WAT TE DOEN - Geef alle onderstaande vermeldingen regel voor regel en ongewijzigd weer. Laat de afbeeldingen weg.

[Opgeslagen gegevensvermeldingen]
════════════════

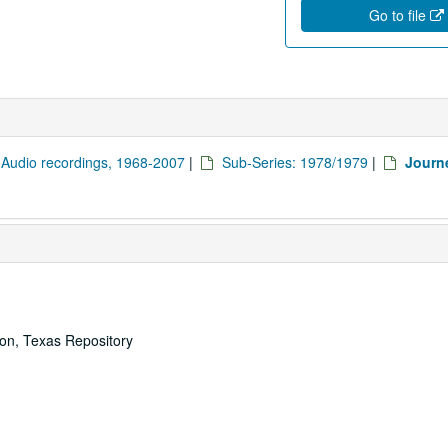
Go to file
: Audio recordings, 1968-2007
|
Sub-Series: 1978/1979
|
Journ
ton, Texas Repository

════════════════

DEFINITIEF ANTWOORD -
Go to file
: Audio recordings, 1968-2007
|
Sub-Series: 1978/1979
|
Journ
ton, Texas Repository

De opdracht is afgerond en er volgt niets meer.